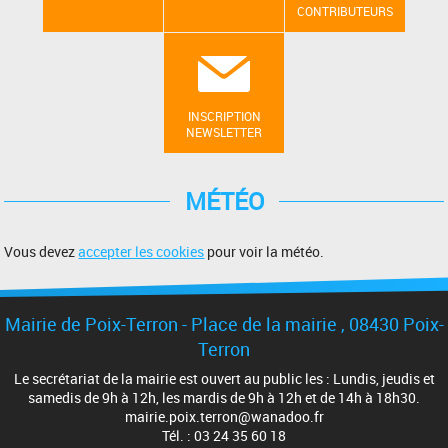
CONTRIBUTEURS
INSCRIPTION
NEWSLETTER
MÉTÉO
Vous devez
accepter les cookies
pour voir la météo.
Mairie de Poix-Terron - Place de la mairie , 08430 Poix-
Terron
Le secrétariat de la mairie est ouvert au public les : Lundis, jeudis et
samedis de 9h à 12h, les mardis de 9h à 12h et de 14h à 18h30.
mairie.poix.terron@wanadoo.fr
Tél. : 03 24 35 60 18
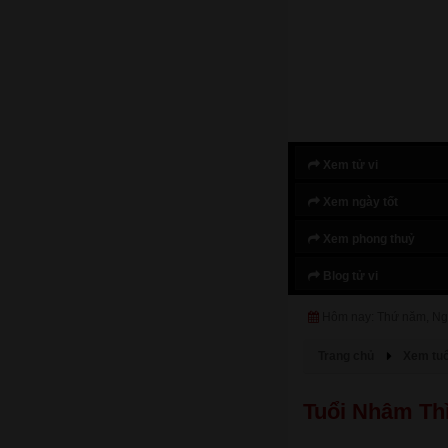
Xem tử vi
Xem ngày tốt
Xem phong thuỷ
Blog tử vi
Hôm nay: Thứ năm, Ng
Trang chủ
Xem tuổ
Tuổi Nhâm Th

++++++++++

Copy out every line of the material above word for word, leaving out the pictures.

CONTRIBUTEURS
INSCRIPTION
NEWSLETTER
MÉTÉO
Vous devez
accepter les cookies
pour voir la météo.
Mairie de Poix-Terron - Place de la mairie , 08430 Poix-
Terron
Le secrétariat de la mairie est ouvert au public les : Lundis, jeudis et
samedis de 9h à 12h, les mardis de 9h à 12h et de 14h à 18h30.
mairie.poix.terron@wanadoo.fr
Tél. : 03 24 35 60 18
Xem tử vi
Xem ngày tốt
Xem phong thuỷ
Blog tử vi
Hôm nay: Thứ năm, Ng
Trang chủ
Xem tuổ
Tuổi Nhâm Th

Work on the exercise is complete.